Because of the woman’s progressive deterioration, on the day of the face
dissection we couldn’t make out the muscles used for chewing or forming
expressions. We called a professor over to help. “I don’t blame you for having
trouble,” he said, probing and cutting through the unrecognizable mush
below her cheekbone. “This is the body from hell.” I took his comment
personally. She was old and sick and paralyzed, I wanted to snap. She’s not from hell,
and she’s not in it either.

I prefer Rachel’s response, when I tell her about the face dissection. “I
don’t want to die with mushy muscles,” she says. Neither do I. I think I might
like to die of an epidural hematoma, caused by a falling geranium pot that
cracks my skull while I am out for a stroll on my 108th birthday. I wouldn’t
mind having my body donated afterwards, but I’d rather it be put to use
testing automobile crashes or something—not for dissection.

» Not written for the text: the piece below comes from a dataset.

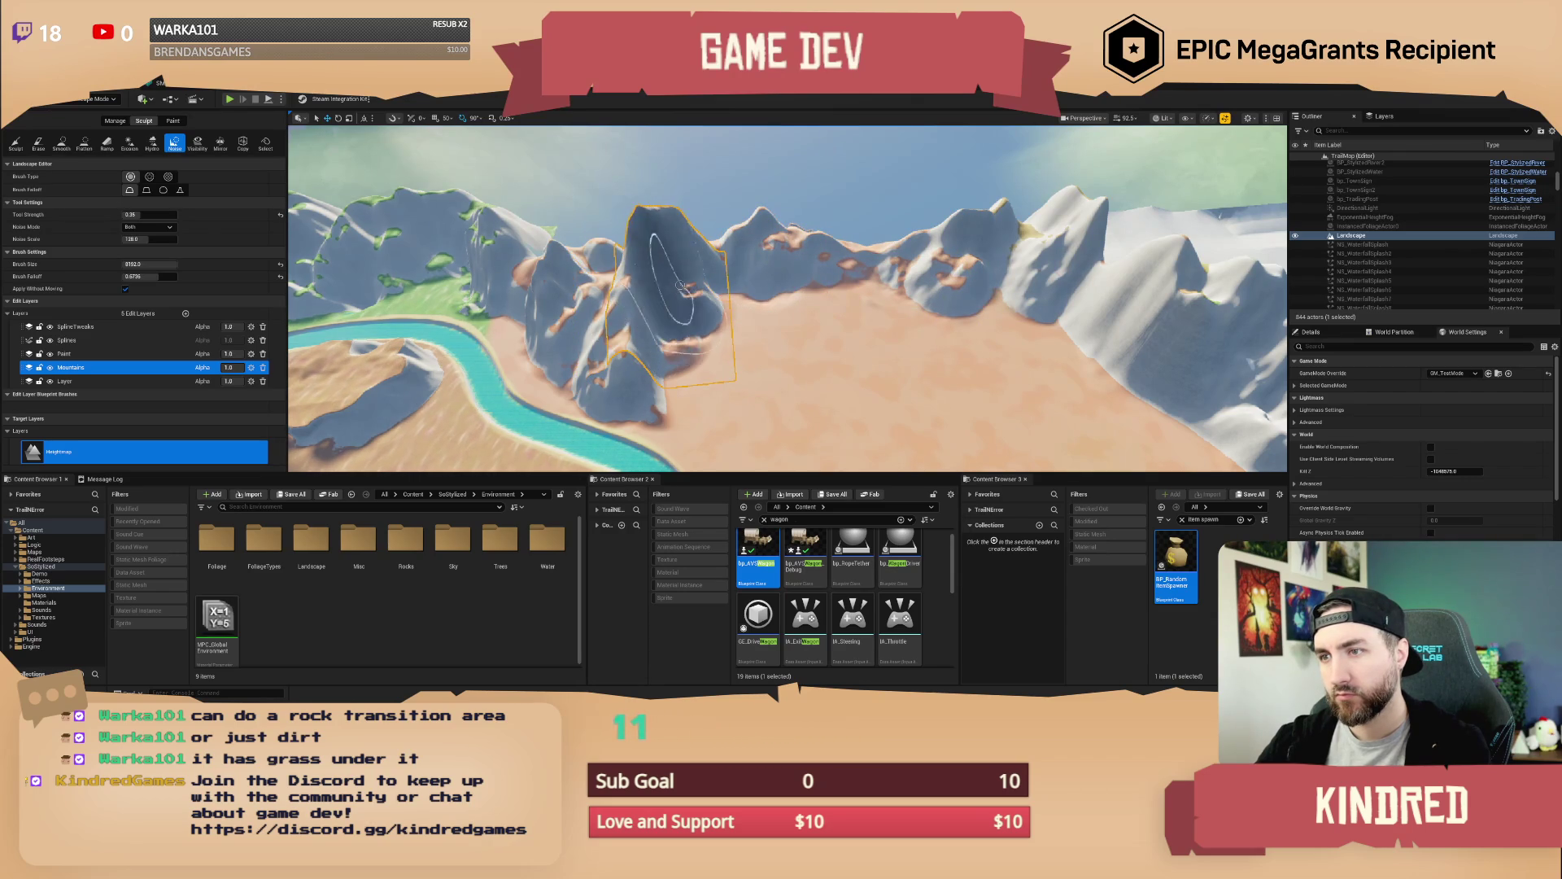
Paint noisy cliffs along the ridge, including its right side
scroll(662, 321, up, 10)
scroll(742, 311, up, 5)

After that first day in the lab, my feelings of love remained, but I never felt
sad again. Eventually I found I didn’t need to dissociate, or to objectify my
cadaver, because I was sure that my cadaver was not a person. It was an aspect
of a person. I feel lucky to hold that conviction, because as long as I believe
that to be true, I know the work we did in that room was not an unfortunate
means to an end, but was itself the right thing to do. We began with a dead
body, and over many months we transfigured it into memory, skill, strength,
gratitude, and indistinct organic matter. No matter what we make of our lives
next, we have done a good and appropriate thing to honor twenty people by
respecting their wishes for their remains. They did not wish for a semblance
of rest, and they did not wish to seem whole. They wished for us.